Teachers aren't technicians. Handing them a lesson to copy is the same mistake as handing students a worksheet to fill in. It gets something done, but it doesn't build anything lasting. The teachers I work with learn the design principles behind culturally relevant STEM instruction so they can build learning experiences that fit their students, their community, and their own strengths as educators. The goal is a teacher who can keep building long after I leave the room.
Credentials & Recognition
Career Highlights
Built the Cheltenham Elementary iLab makerspace from scratch; still serving 400+ students annually and a model for district-wide STEM programming
Led district-wide initiative to de-track elementary mathematics, expanding access to advanced coursework for all students
Co-developed NAGC Administrator Toolbox
Co-founder of AllAboutExplorers.com, a K–12 information literacy resource; 4M+ impressions over 16 months
PhD, Curriculum & Instruction with a focus on Culturally Relevant Project-Based Learning
Certified Computer Science teacher
Principal Certificate and Supervisory Certificate, Curriculum & Instruction
MEd, Elementary Education
Published Work
Education
Author, 5 Principles of the Modern Mathematics Classroom (Corwin Press, 2015)

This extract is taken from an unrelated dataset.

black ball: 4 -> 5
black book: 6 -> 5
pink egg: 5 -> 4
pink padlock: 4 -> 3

Articles in Edutopia and ASCD Educational Leadership
Leadership
Conference presenter: ISTE, Educon, NAGC, PETE&C, FETC
PAECT Professional Development Co-Chair, 2022–2024
Administrator Task Force, National Association for Gifted Children
Expert Panelist and Advisor, Alliance for Excellent Education, Digital Learning Day and Project 24
Keystone Technology Innovator: Lead Learner, PAECT, 2020–2021
My Story
After 35 years in elementary classrooms and district leadership, I did something I wasn't sure I would ever do: I retired. For the first time, I have full agency over how, when, and with whom I do this work.

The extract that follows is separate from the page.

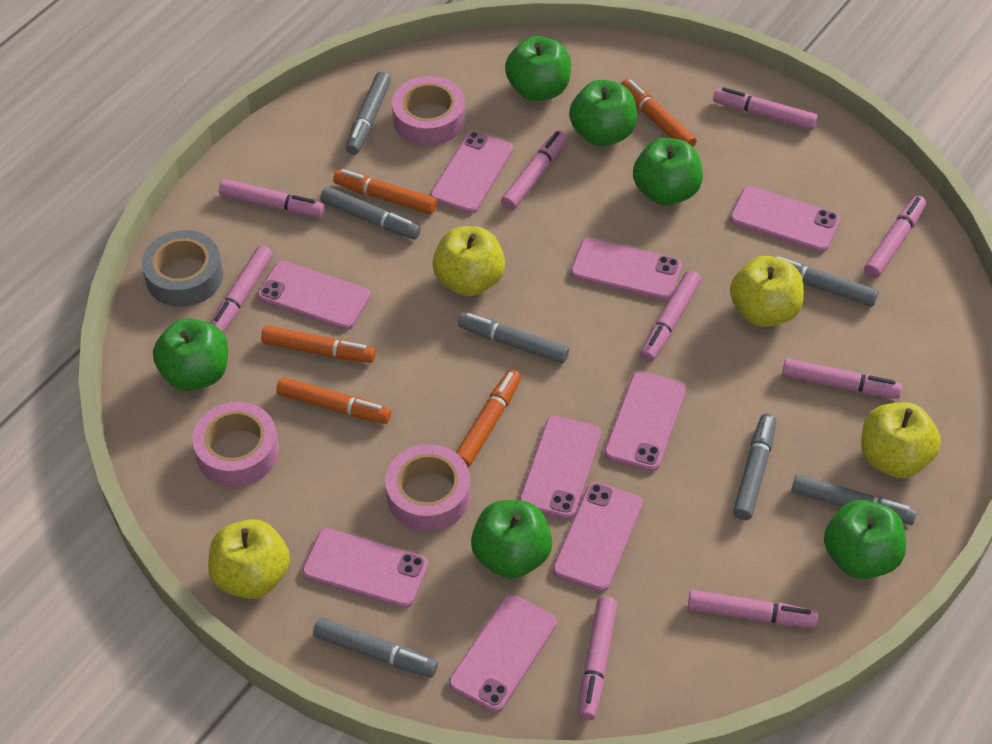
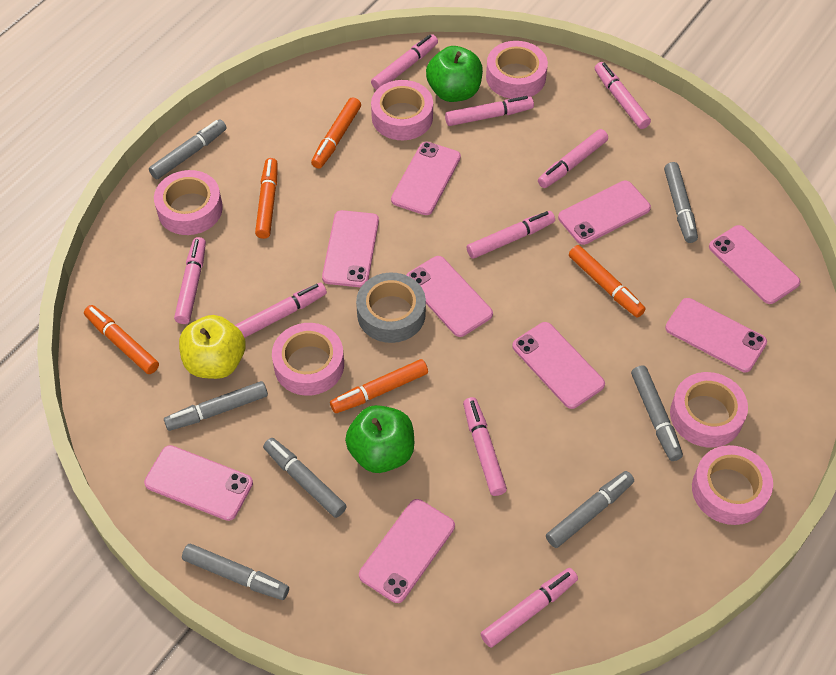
green apple: 6 -> 2
pink tape: 3 -> 6
yellow apple: 4 -> 1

As a classroom teacher, gifted education supervisor, math curriculum leader, makerspace educator, and adjunct faculty member in the Philadelphia suburbs, I've spent my career finding ways to reach every student, not just the ones the system is already well-designed to serve. Some of that work scaled in ways I didn't anticipate. Other work grew out of long collaboration: nearly two decades teaching in a playwriting program for elementary students, co-teaching weekly with a professional teaching artist and developing curriculum that eventually became the foundation of my doctoral research. I didn't set out to build things that spread. I set out to build things my colleagues and I needed and wanted.
My doctoral research gave that instinct a rigorous foundation. I wanted to tie together three threads that had been running through my career: playwriting as a learning vehicle, project-based learning as a pedagogical framework, and equity as the persistent question underneath all of it. My research revealed strong relationships between culturally relevant pedagogy and project-based learning. My research also pointed toward something I’d long observed in practice: cultural relevance works best when it's built into instruction from the start, not added on afterward. That research now shapes everything I do through Quisitivity.

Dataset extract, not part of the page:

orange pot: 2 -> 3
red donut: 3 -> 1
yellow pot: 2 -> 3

I've also spent years on the other side of the table. As a district supervisor, I was the person managing budgets, scheduling professional development, and deciding which consultants were worth bringing back. I know how schools make decisions, and I know what actually changes practice and what gets forgotten by February.
When I'm not working, I'm usually doing something that involves building a world, crafting an experience, or hosting a table. I'm married with three adult sons and a dog named Eddie, who has no strong opinions about anything except snacks. I've spent years as a Dungeon Master, designing homebrew D&D campaigns with elaborate lore, factions, and characters who never quite do what I planned — which, it turns out, is excellent preparation for working with elementary students. I'm learning card magic and playing World of Warcraft at a level I'd describe as enthusiastic but not elite. I've also been a writer my whole life, something a few perceptive teachers convinced me of before I was willing to believe it myself. I believe knowing what someone geeks out about tells you something real about who they are, which is also why I ask kids about their interests before I ever ask them about the content.